Twenty-one people signed up to testify from an audience of approximately 50 people. Of those, about half testified in support of an MEO program or service. This ranged from Head Start childhood education and family strengthening to the BEST program's support for inmates returning home, and housing services and transportation, among others.

Nicole Poppino testified in support of MEO's housing assistance programs. "Last year, I lost my job, and MEO prevented my children and my kids from being on the streets Especially today, there are so many people that need help, and they are working to help us, too, so we do not have to need this help anymore, " she said.

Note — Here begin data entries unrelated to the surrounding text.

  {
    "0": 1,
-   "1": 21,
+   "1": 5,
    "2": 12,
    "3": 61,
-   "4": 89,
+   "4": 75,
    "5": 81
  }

Sylvia Bedolla, reading from a hand printed script on a piece of letterhead bordered by pictures of roses, spoke in support of MEO's award-winning Head Start program.

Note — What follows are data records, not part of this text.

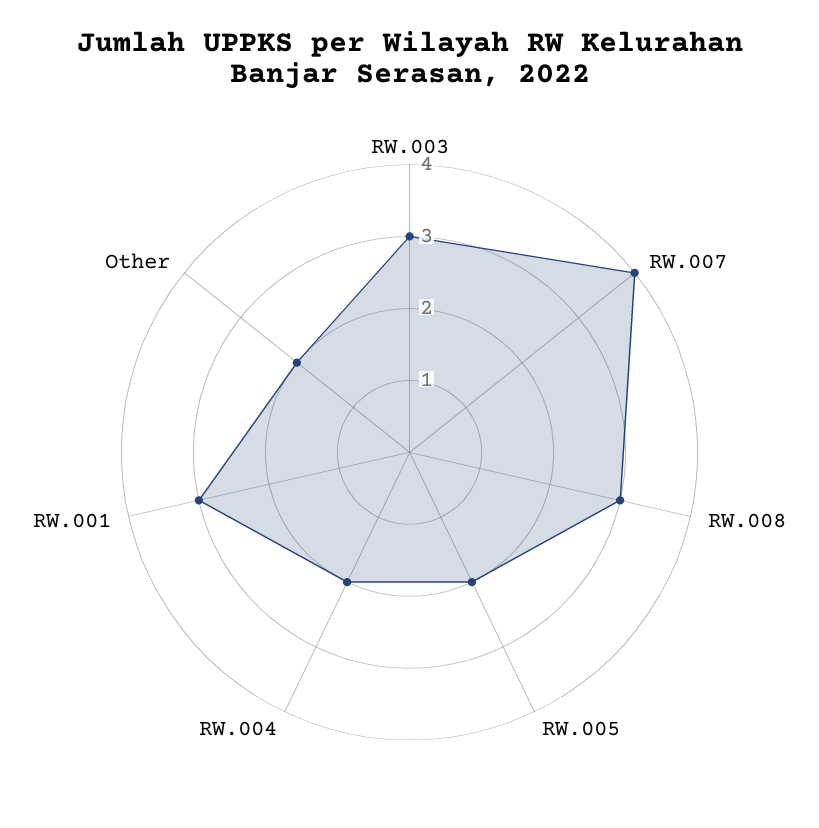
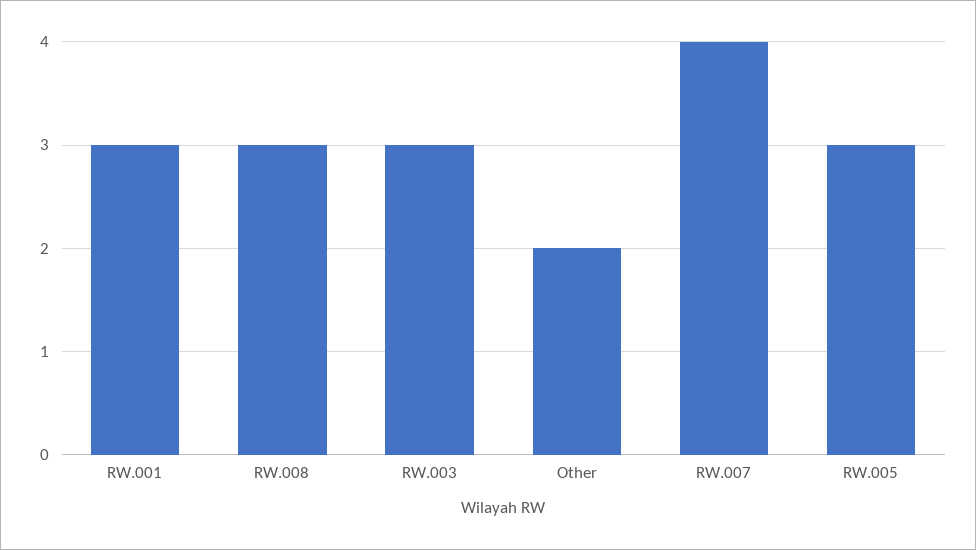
  {
    "RW.003": 3,
    "RW.007": 4,
    "RW.008": 3,
-   "RW.005": 2,
+   "RW.005": 3,
-   "RW.004": 2,
    "RW.001": 3,
    "Other": 2
  }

"I like this program because they (the children) can play, learn and have responsibilities at the same time," she said, later adding, "This is a good program for parents, too. We can spend time and share time in the classroom as volunteers."

Those addressing other major subjects included Maui Food Bank Director Rich Yust, who asked the mayor to continue a line item in the county budget to help fund the food bank.

The Maui Food Bank serves 10,000 people each month through 100 agencies and has experienced a 4 percent increase in food assistance requests this year, said Yust.

"Our inventories are extremely low," he said. "We have about two weeks' worth of food supply, and we have containers coming in in the past, we did not have to rely on containers."

He added that now that the retail sector was heavily in to just-in-time delivery, the Maui Food Bank has seen reductions in retail food donations that were once a mainstay for the organization.

Speaking on behalf of the Kihei Youth Center, Leslie R. Garcia thanked the mayor for his past support.

"We serve 10,000 youth and provide a safe, comfortable place for the children to be," she said. "Please continue to support the Kihei Youth Center."

Garcia also mentioned MEO. "Without MEO transportation services, most of our kids would not be able to come to the center," she said, Cindy Kern advocated for funding of supplies for volunteers who organize themselves and work for dune restoration and beach cleaning. KCA Vice President Mike Moran spoke in favor of "Pump Don't Dump" efforts to keep sewage out of Maui's near-shore waters, the need for more bike paths and for more tree planting in Kihei to begin the development of an urban forest.